India has several “holy cows” at which one cannot poke fun, but national security is the “ultimate holy cow” across the country, the Madras High Court observed in its order dated December 17, Bar and Bench reported.
The court was hearing a petition by a man named Mathivanan, an office-bearer of the Communist Party of India (Marxist-Leninist). The Tamil Nadu Police had filed a first information report against him after he posted photos on Facebook from a vacation to the Sirumalai Hills. He had posted the caption “Trip to Sirumalai for shooting practice” with the photographs, seemingly in a lighter vein.
The police, in the FIR, had invoked provisions of the Indian Penal Code pertaining to collecting arms with the intent of waging war against the government, criminal conspiracy, causing fear or alarm among the public and criminal intimidation by anonymous communication. The court quashed the FIR, saying it was “absurd” and was an “abuse of the legal process”.
Justice GR Swaminathan, in the judgement, referred to satirists and cartoonists Jug Suraiya, Bachi Karkaria, EP Unny and G Sampath.
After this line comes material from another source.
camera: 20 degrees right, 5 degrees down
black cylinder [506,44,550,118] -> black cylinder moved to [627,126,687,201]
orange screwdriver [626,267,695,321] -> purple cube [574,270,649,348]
He quipped that if they had written the verdict, they would have amended the Constitution to include a fundamental “duty to laugh”.
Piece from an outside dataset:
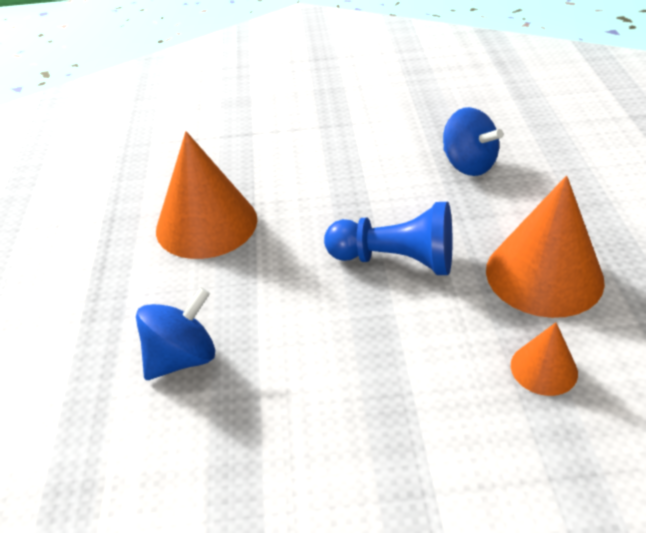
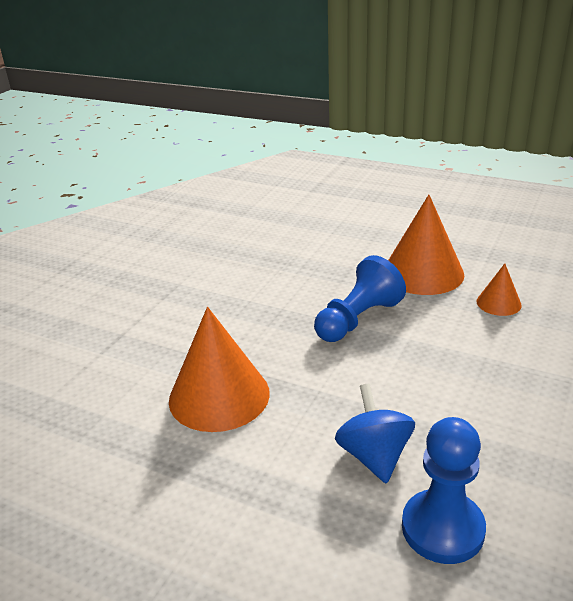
camera: 60 degrees left, 10 degrees down
blue spinning top [443,107,503,176] -> none
none -> blue pawn [402,417,486,564]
“Any normal and and reasonable person coming across the Facebook post would have laughed it off,” the judge said, according to the Hindustan Times.
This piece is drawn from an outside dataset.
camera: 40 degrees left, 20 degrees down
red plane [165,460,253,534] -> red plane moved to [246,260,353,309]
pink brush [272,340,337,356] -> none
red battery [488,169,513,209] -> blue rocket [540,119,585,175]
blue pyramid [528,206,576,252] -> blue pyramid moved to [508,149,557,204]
The court noted that Mathivanan could be seen with his family members in the photographs, and no weapon or any prohibited object was recovered from him. The judge also questioned how the police accused him of criminal conspiracy when he was the sole accused person.
“To constitute the offence of conspiracy, there must be a meeting of two or more minds,” Justice Swaminathan said. “One cannot conspire with oneself.”
The judge noted that India has “holy cows grazing all over from Varanasi [in Uttar Pradesh] to Vadipatty [in Tamil Nadu]”. He said that such holy cows vary from region to region.
“A real cow, even if terribly underfed and emaciated, shall be holy in Yogi’s terrain,” Justice Swaminathan said. “In West Bengal, Tagore is such an iconic figure that Khushwant Singh learnt the lesson at some cost. Coming to my own Tamil Desh, the all-time iconoclast ‘Periyar’ Shri EV Ramasamy is a super-holy cow.”
The judge observed that Marx and Lenin in Kerala, and Shivaji and VD Savarkar in Maharashtra hold a similar status. “But all over India, there is one ultimate holy cow and that is ‘national security’,” he said.
On the petitioner’s designation, Justice Swaminathan said that he was a “an important office-bearer of a not-so-important political party”.
The judge added, “Paper warriors are also entitled to fantasise that they are swadeshi Che Guevaras.”
Che Guevara was a Latin American revolutionary who became an international icon after his death.